» **Provided entries**

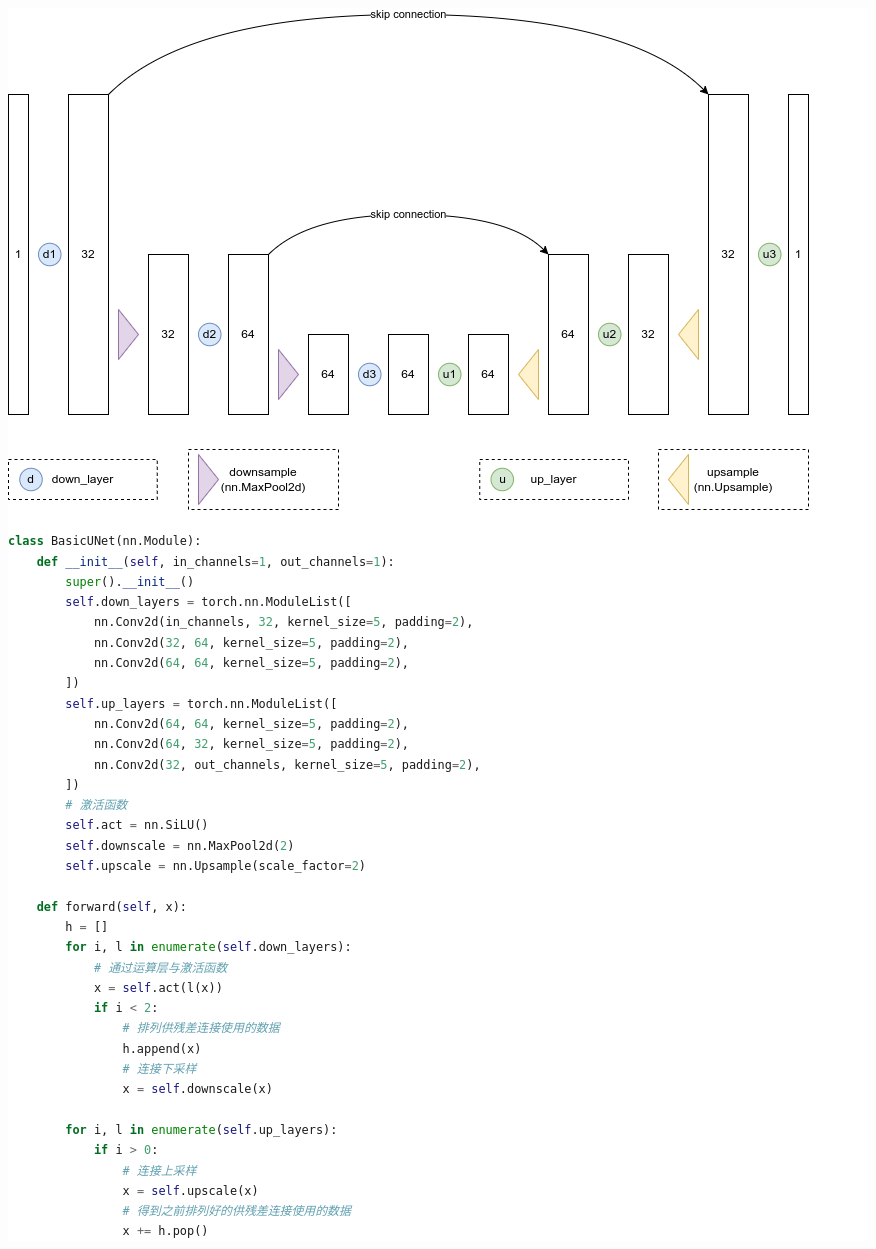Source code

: ![](ch03-01.png)


```python
class BasicUNet(nn.Module):
    def __init__(self, in_channels=1, out_channels=1):
        super().__init__()
        self.down_layers = torch.nn.ModuleList([ 
            nn.Conv2d(in_channels, 32, kernel_size=5, padding=2),
            nn.Conv2d(32, 64, kernel_size=5, padding=2),
            nn.Conv2d(64, 64, kernel_size=5, padding=2),
        ])
        self.up_layers = torch.nn.ModuleList([
            nn.Conv2d(64, 64, kernel_size=5, padding=2),
            nn.Conv2d(64, 32, kernel_size=5, padding=2),
            nn.Conv2d(32, out_channels, kernel_size=5, padding=2), 
        ])
        # 激活函数
        self.act = nn.SiLU()
        self.downscale = nn.MaxPool2d(2)
        self.upscale = nn.Upsample(scale_factor=2)

    def forward(self, x):
        h = []
        for i, l in enumerate(self.down_layers):
            # 通过运算层与激活函数
            x = self.act(l(x))
            if i < 2:
                # 排列供残差连接使用的数据
                h.append(x) 
                # 连接下采样
                x = self.downscale(x) 
              
        for i, l in enumerate(self.up_layers):
            if i > 0: 
                # 连接上采样
                x = self.upscale(x) 
                # 得到之前排列好的供残差连接使用的数据
                x += h.pop()
```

» **Task brief**
When you restate the listing, keep every word as it is and drop the pictures.

» **Exercise solution**
Source code

: ![](ch03-01.png)


```python
class BasicUNet(nn.Module):
    def __init__(self, in_channels=1, out_channels=1):
        super().__init__()
        self.down_layers = torch.nn.ModuleList([ 
            nn.Conv2d(in_channels, 32, kernel_size=5, padding=2),
            nn.Conv2d(32, 64, kernel_size=5, padding=2),
            nn.Conv2d(64, 64, kernel_size=5, padding=2),
        ])
        self.up_layers = torch.nn.ModuleList([
            nn.Conv2d(64, 64, kernel_size=5, padding=2),
            nn.Conv2d(64, 32, kernel_size=5, padding=2),
            nn.Conv2d(32, out_channels, kernel_size=5, padding=2), 
        ])
        # 激活函数
        self.act = nn.SiLU()
        self.downscale = nn.MaxPool2d(2)
        self.upscale = nn.Upsample(scale_factor=2)

    def forward(self, x):
        h = []
        for i, l in enumerate(self.down_layers):
            # 通过运算层与激活函数
            x = self.act(l(x))
            if i < 2:
                # 排列供残差连接使用的数据
                h.append(x) 
                # 连接下采样
                x = self.downscale(x) 
              
        for i, l in enumerate(self.up_layers):
            if i > 0: 
                # 连接上采样
                x = self.upscale(x) 
                # 得到之前排列好的供残差连接使用的数据
                x += h.pop()
```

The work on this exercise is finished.